Ahmed Harara, 31, is a dentist. During the violent clashes that broke out between protesters and Egyptian security forces in Tahrir Square in January, he lost his eye to a rubber bullet. In November, he went back to the square, only to lose his other eye the same way. He spoke to TIME's Abigail Hauslohner about his sacrifices for Egypt's unfinished revolution.
TIME: What are you going to do about your injuries?
Ahmed Harara: I'm going to travel to Germany and Switzerland to operate on my eyes. There has been talk about transplants.
Will it work?
Everything is in God's hands. They say that transplants have undergone a revolution why not? I will try, and if God wills, it will happen. It's still undergoing testing, but what I have been told is that it's like chips that are transplanted and the vision is black and white and there are prototypes, so why not, but I'm grateful whatever happens, whether I can see or not. That's why I cannot go to Tahrir. Doctors have prohibited it completely because the new tear gas causes optic-nerve inflammation. Two friends got optic-nerve inflammation and blurred vision for a while from the new gas, which I think is made in U.S.A. ...
If God wills that I start to see again, I will look for office work. If not, I will learn braille and look for any appropriate job. I cannot stay home without work. I was going to work at al-Ahly Bank, with one eye, as I have applied and was accepted. But now my other eye is gone. But I don't think that just because I was injured in my eyes, I should stay home and not move and wait for someone to feed me and give me money without me doing anything. It's not something that should be done.
What event made you an activist? What made this a personal thing for you?

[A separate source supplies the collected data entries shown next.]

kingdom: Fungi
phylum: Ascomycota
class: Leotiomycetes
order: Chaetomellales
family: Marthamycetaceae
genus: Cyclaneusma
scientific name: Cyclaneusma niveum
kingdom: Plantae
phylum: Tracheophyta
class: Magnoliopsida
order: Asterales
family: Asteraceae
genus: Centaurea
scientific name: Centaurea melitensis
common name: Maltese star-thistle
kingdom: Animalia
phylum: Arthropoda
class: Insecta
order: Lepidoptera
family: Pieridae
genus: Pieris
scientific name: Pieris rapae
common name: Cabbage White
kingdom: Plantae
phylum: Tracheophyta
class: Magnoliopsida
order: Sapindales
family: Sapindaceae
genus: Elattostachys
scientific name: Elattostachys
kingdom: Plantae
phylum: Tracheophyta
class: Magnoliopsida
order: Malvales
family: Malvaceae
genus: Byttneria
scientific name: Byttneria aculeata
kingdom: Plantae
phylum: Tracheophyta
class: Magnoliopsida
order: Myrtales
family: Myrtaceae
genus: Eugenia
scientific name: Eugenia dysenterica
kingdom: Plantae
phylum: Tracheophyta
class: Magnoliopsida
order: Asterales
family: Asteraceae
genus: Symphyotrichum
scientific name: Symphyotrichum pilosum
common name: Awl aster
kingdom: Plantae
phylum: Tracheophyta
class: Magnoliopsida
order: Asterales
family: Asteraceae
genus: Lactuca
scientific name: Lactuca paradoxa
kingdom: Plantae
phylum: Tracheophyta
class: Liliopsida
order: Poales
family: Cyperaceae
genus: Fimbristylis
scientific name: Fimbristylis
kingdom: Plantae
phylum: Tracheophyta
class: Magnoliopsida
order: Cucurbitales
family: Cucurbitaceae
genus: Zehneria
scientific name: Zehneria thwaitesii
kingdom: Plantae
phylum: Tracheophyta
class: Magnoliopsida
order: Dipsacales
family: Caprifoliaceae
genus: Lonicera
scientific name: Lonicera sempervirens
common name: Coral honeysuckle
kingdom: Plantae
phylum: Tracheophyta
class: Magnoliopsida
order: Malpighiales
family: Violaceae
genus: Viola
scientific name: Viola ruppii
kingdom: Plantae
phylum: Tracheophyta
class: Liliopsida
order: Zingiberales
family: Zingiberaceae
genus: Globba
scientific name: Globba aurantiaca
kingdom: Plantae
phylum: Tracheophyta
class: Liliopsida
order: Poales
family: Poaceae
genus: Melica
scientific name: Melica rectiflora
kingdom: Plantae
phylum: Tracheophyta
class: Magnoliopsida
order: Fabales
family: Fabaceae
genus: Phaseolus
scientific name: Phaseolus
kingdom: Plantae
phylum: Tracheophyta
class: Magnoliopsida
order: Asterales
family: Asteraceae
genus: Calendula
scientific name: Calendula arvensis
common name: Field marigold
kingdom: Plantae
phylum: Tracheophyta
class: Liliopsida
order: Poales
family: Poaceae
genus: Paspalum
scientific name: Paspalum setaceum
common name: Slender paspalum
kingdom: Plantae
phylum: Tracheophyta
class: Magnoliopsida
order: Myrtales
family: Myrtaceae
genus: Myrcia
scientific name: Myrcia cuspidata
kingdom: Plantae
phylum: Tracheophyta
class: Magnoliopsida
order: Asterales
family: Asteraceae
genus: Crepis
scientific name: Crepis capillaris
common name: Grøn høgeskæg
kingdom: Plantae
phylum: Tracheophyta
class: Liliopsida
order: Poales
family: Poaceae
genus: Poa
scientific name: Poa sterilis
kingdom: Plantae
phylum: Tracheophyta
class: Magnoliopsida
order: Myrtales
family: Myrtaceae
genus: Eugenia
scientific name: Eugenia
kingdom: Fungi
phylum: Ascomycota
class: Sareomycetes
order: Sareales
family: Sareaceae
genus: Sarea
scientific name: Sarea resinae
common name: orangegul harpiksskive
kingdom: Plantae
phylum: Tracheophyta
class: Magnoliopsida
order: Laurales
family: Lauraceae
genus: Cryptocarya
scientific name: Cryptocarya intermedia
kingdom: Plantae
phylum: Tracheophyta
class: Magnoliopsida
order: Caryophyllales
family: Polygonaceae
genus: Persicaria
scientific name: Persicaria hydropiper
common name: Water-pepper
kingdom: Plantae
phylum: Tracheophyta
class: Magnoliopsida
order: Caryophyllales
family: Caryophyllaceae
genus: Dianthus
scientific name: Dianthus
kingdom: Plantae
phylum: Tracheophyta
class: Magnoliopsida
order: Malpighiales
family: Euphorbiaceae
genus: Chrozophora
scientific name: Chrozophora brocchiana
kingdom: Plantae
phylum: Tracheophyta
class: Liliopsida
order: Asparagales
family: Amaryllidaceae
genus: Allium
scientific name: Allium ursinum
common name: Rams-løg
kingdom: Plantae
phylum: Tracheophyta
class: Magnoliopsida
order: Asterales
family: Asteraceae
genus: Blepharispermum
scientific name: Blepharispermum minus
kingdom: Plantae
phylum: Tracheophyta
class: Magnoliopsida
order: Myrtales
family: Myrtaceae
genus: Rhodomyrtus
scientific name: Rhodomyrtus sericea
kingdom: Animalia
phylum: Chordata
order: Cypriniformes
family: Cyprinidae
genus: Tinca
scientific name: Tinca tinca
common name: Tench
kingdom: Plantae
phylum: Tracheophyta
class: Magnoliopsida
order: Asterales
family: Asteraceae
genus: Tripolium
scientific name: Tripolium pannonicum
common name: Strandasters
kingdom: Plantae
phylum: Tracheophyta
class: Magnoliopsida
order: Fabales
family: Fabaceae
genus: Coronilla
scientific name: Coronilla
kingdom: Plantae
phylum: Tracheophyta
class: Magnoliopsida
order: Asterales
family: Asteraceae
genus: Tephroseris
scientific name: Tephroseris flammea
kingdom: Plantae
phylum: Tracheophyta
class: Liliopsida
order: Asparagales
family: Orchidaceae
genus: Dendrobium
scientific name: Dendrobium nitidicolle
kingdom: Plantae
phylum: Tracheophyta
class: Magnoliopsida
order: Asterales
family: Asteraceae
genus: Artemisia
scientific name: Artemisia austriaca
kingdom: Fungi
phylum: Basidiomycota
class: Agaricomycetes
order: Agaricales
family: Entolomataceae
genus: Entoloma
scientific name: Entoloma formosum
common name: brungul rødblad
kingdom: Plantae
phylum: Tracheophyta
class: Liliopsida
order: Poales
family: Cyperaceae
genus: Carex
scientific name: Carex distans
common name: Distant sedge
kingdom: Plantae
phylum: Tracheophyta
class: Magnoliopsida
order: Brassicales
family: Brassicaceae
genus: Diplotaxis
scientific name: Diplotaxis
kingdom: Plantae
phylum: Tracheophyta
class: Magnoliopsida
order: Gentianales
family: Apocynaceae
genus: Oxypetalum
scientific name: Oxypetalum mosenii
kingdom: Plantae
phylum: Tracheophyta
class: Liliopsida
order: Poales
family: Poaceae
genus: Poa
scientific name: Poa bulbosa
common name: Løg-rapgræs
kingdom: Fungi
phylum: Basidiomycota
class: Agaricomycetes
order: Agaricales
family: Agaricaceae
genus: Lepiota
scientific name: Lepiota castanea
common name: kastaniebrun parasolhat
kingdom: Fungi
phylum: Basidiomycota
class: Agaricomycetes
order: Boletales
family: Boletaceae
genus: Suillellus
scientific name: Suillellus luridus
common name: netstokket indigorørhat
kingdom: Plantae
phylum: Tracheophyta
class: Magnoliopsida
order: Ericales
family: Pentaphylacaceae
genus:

Before the revolution, it [my level of political involvement] was mainly talking with my friends, saying that the the current situation is not okay, that the poor are getting poorer and the rich are getting richer. We said it aloud in local cafés but never participated in protests or did anything about it. On Jan. 25, I didn't join protests, because they were mainly calling for the ousting of Habib El Adly [the Interior Minister] and to end the state of emergency, as well as raising minimum wage, and I didn't see that changing one minister for another within the same system would make a difference. But when I saw on Facebook the words "The people want the fall of the regime," I went down there on the 26th. There wasn't much action. We were chased and hit on the 27th too. And on the 28th we found out that people would gather in Mostafa Mahmoud [a mosque in the Cairo neighborhood of Mohandisseen, across the river] so we went there. I felt that that was the first day the entirety of Egypt took to the streets due to the state of extreme anger at the regime. I was hit on the 28th, and I was injured severely with shotgun pellets. There were 64 injuries in my face, six in my neck and four in my lungs that caused internal bleeding, and I had to stay home to rehabilitate. But the minute I could function normally, Tahrir was the place to be, so I joined the protests for trying Mubarak or the cleansing of the police, state media, the judiciary. I started talking to politicians and gaining experience. Before that I wasn't interested in politics beyond talking about the current conditions within my circle of friends.